Inferences from the Case Studies

  • A similar situation is depicted in cases of Re Saltdean Estate as well as House of Fraser. Following the case Re Saltdean, where the judge held that the revocation of class of shares by reducing the capital was not varying the rights. And this remained in consistency with the conditions of issuance of shares that were under consideration.
  • The case of Re Hellenic may also be presented as an example. It was held by Templeman J that in relation to an arrangement plan under subsections 425 to 427A of Companies Act 1985, the shareholders of ordinary shares that were also the intending buyers’ subsidiary, were to be classified in a different group and the shareholders of ordinary shares who were outsiders belonged to a different group even when the conditions of all these shares were same.  This way of approaching the case is peculiar to the shareholders instead of the shares and contrasts strongly with the two case studies that have been cited lastly. A justification for the verdict can be given by section 425 of this the Act of 1985, as it considers the members’ classes instead of the shares’ classes.

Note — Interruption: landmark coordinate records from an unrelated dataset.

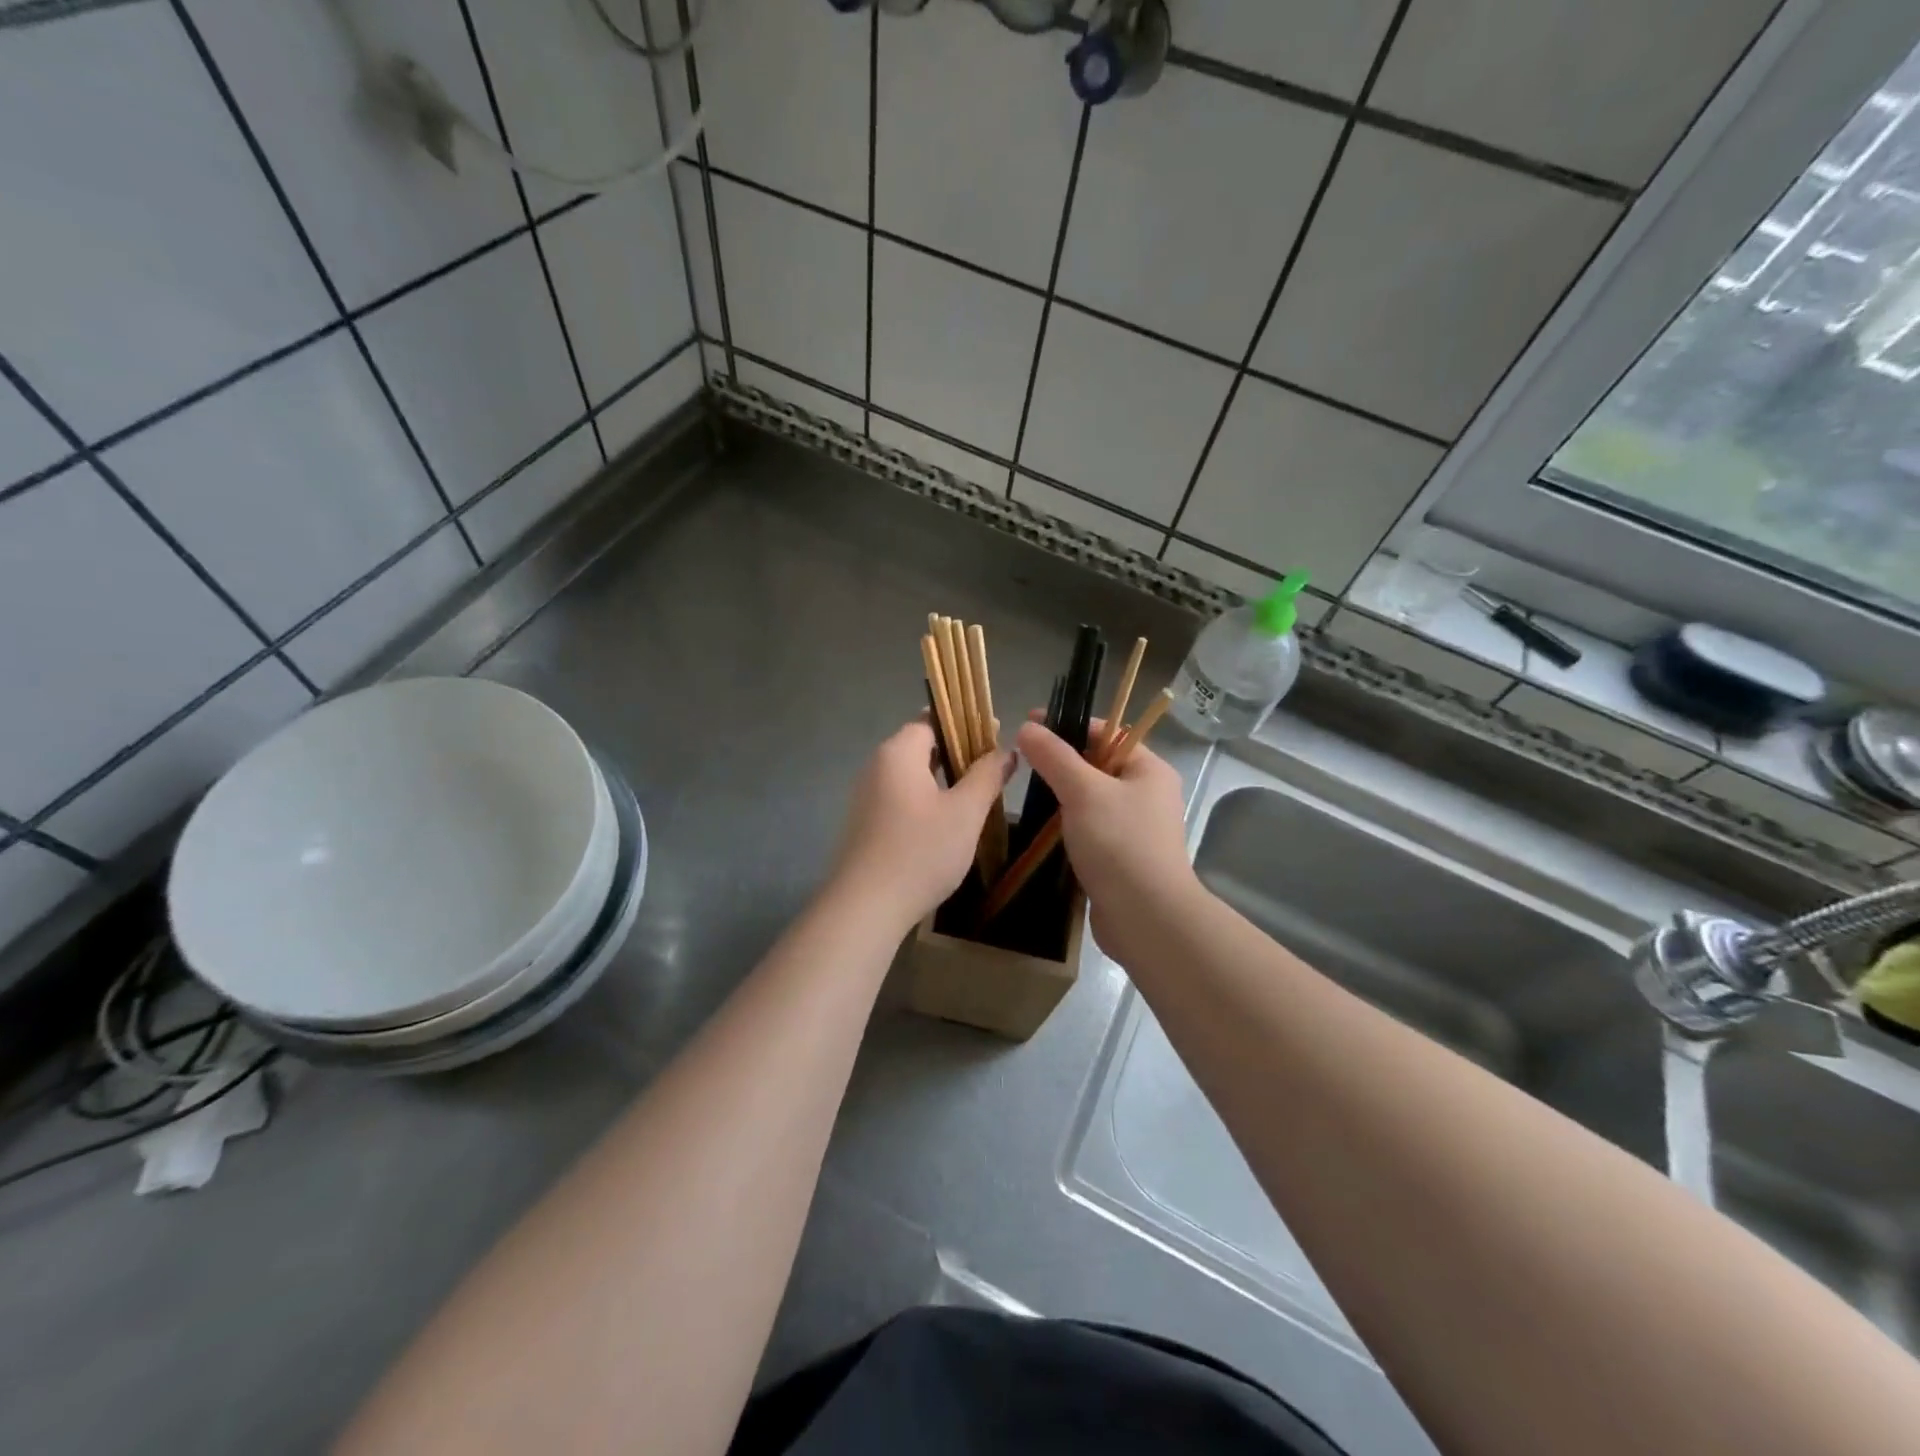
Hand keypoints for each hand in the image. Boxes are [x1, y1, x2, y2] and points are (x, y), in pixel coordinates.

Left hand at [830, 720, 1013, 928]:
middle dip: (957, 752)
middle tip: (993, 766)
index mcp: (898, 753)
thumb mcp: (965, 812)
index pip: (931, 720)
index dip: (965, 723)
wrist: (865, 907)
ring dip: (943, 779)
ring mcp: (867, 797)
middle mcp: (876, 767)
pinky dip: (926, 801)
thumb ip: (987, 776)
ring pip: (911, 775)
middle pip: (920, 746)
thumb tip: (1005, 750)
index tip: (995, 733)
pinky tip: (947, 823)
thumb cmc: (920, 852)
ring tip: (977, 793)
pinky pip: (901, 799)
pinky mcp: (866, 825)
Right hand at [1016, 717, 1197, 958]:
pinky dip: (1068, 825)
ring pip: (1092, 799)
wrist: (1146, 918)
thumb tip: (1027, 728)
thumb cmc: (1119, 844)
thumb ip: (1054, 757)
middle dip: (1061, 761)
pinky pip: (1091, 828)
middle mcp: (1147, 794)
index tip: (1028, 724)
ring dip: (1062, 795)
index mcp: (1149, 769)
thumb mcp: (1083, 791)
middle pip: (1098, 764)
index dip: (1067, 724)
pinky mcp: (1122, 857)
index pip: (1107, 732)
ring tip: (1026, 792)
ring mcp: (1136, 828)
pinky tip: (1043, 828)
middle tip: (1021, 760)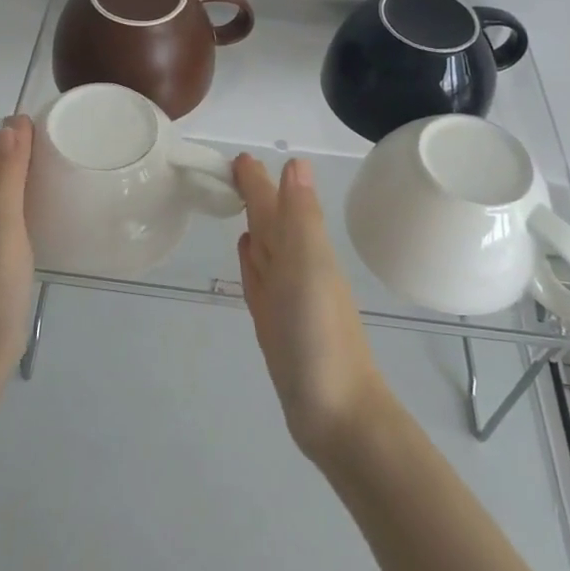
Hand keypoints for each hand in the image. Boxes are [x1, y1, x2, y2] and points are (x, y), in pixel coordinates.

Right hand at [232, 154, 387, 459]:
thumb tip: (295, 163)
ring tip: (238, 203)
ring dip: (254, 224)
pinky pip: (258, 279)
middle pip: (271, 221)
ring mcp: (285, 296)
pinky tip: (246, 252)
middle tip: (233, 170)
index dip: (259, 181)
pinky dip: (251, 261)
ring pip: (265, 247)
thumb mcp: (309, 266)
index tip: (239, 157)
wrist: (336, 413)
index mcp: (304, 248)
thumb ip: (300, 216)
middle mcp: (296, 266)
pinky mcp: (274, 322)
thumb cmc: (319, 335)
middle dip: (255, 195)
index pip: (276, 203)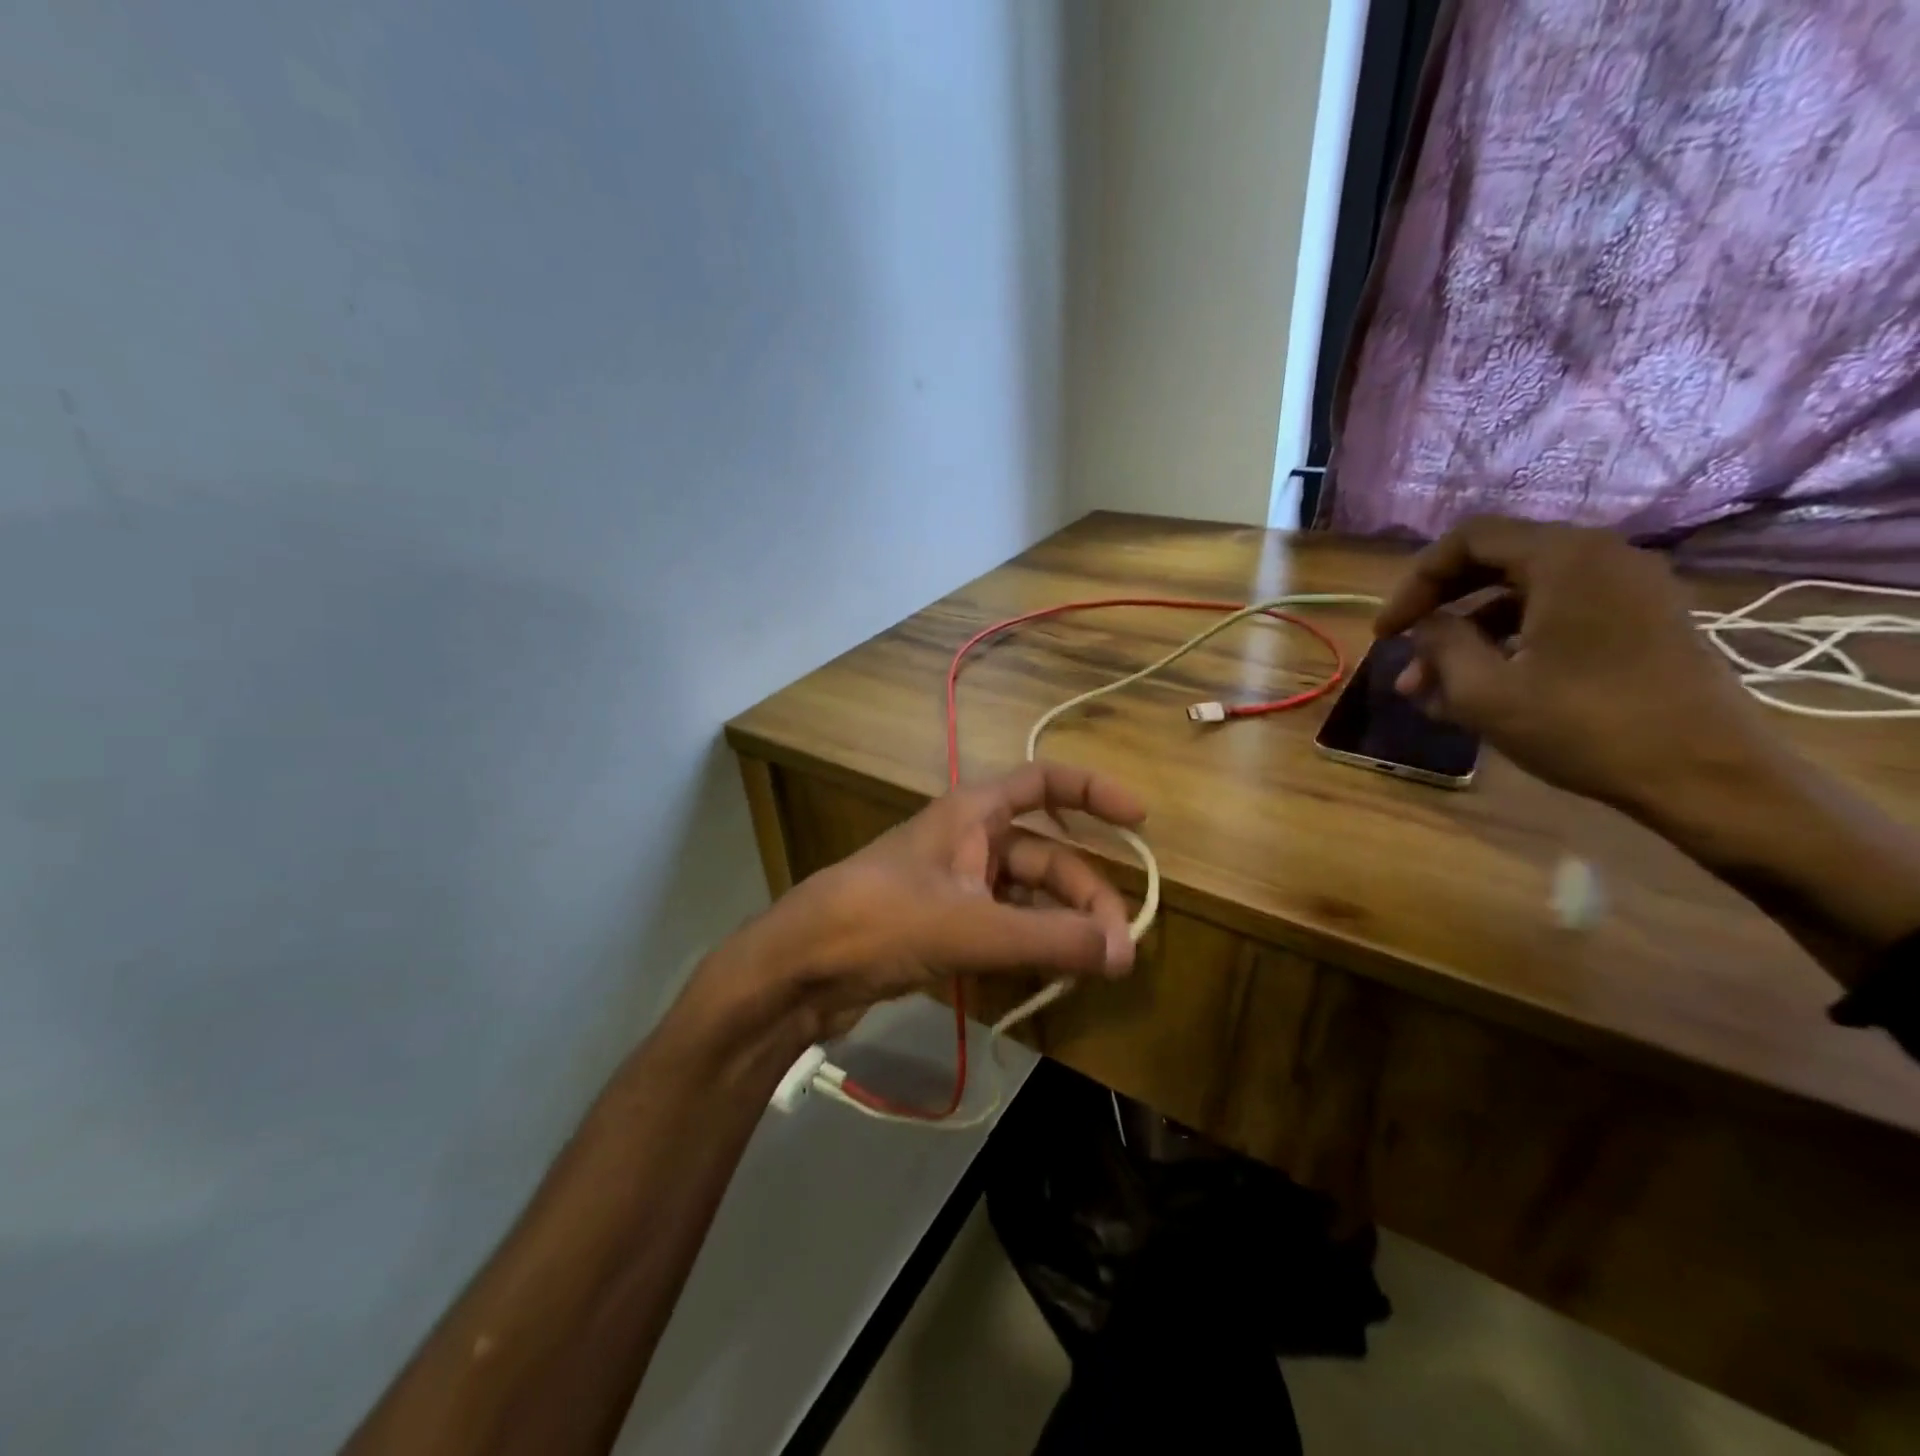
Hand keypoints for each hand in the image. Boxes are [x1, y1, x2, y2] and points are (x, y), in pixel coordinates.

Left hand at [735, 762, 1144, 1039]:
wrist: (800, 968)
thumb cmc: (880, 921)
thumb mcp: (969, 926)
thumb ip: (1048, 938)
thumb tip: (1125, 952)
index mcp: (972, 814)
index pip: (1043, 783)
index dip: (1093, 793)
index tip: (1140, 820)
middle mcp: (969, 841)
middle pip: (1047, 855)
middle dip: (1086, 895)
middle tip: (1118, 948)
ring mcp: (956, 885)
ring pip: (1028, 897)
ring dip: (1062, 926)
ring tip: (1094, 967)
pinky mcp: (944, 925)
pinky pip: (1005, 927)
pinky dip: (1033, 946)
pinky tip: (1053, 976)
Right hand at [1374, 516, 1769, 812]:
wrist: (1707, 777)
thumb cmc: (1585, 726)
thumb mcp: (1485, 690)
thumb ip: (1441, 644)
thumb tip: (1427, 626)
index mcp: (1564, 558)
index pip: (1467, 539)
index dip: (1415, 582)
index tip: (1388, 634)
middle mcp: (1601, 558)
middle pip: (1494, 563)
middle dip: (1438, 611)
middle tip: (1402, 654)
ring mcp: (1628, 591)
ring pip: (1521, 598)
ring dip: (1468, 638)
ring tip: (1429, 692)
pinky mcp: (1642, 625)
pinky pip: (1556, 618)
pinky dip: (1509, 646)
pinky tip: (1479, 692)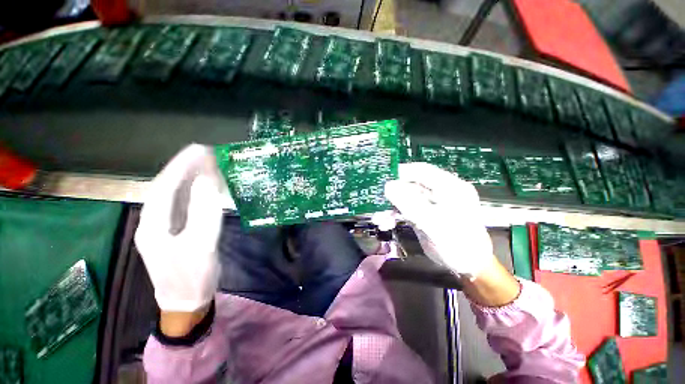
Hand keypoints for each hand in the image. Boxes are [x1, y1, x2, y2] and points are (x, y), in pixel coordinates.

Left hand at [135, 144, 231, 312]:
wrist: (187, 302)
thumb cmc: (192, 277)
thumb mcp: (200, 245)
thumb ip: (203, 213)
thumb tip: (207, 181)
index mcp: (153, 225)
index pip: (164, 187)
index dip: (180, 166)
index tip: (199, 150)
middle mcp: (153, 222)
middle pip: (167, 188)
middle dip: (184, 168)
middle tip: (205, 153)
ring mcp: (164, 227)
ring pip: (174, 196)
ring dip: (189, 178)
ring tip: (206, 164)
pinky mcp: (176, 231)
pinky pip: (183, 205)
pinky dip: (194, 192)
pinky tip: (204, 186)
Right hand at [384, 162, 495, 279]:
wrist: (468, 266)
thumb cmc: (458, 243)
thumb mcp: (433, 223)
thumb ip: (410, 204)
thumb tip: (388, 186)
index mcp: (449, 187)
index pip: (422, 171)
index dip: (402, 172)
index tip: (382, 177)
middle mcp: (438, 192)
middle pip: (410, 185)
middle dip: (392, 194)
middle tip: (377, 200)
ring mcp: (429, 204)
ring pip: (405, 199)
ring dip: (391, 208)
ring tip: (379, 218)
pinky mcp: (422, 215)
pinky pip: (405, 210)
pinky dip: (394, 216)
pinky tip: (385, 224)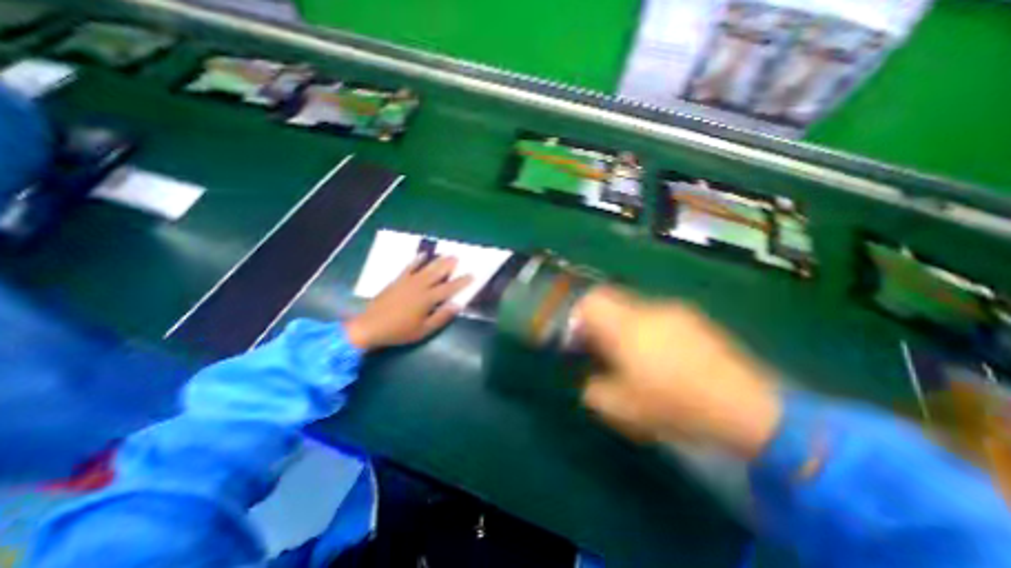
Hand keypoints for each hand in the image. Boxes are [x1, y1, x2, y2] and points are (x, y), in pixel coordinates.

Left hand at [345, 255, 470, 350]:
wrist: (370, 326)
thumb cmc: (399, 331)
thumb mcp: (424, 330)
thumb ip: (441, 317)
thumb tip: (457, 305)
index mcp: (427, 299)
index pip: (449, 288)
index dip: (461, 282)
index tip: (472, 275)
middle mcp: (419, 286)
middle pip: (438, 273)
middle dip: (449, 265)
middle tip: (459, 257)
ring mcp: (407, 281)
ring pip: (426, 268)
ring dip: (437, 260)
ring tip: (446, 254)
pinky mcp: (397, 280)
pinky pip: (409, 267)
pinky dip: (416, 260)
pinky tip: (422, 255)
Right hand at [576, 287, 780, 458]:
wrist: (747, 408)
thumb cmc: (675, 404)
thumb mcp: (623, 408)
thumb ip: (594, 392)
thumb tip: (591, 383)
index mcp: (625, 326)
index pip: (591, 300)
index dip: (578, 317)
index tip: (581, 341)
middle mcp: (647, 310)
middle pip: (611, 300)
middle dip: (600, 322)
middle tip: (604, 350)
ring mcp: (674, 312)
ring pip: (634, 309)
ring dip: (625, 327)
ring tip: (636, 358)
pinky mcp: (695, 320)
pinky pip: (658, 317)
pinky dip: (649, 330)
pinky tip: (665, 358)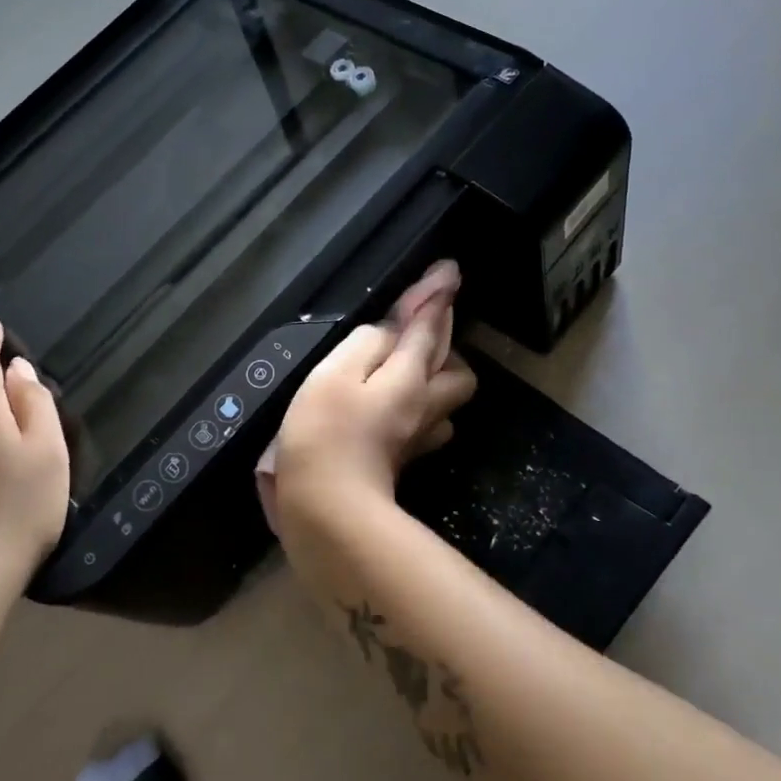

  • In such cases, the rights given to various groups of shareholders have been dealt with under common law. However, granting a relief to the members who are in minority, in the light of Section 994 of Companies Act 2006, can be justified at times, by an act which lies within the scope of the rights given to the shareholders in control, in this manner.

Corporation that make share classes, gives special measures of the class rights and depending on the situation they are amended or remains unchanged. Altering one class rights does not affects the other share class rights. Hence, at the time of register a new company UK or setting up a ltd company UK, special care should be given to these class rights and their regulations as given in UK Companies Act.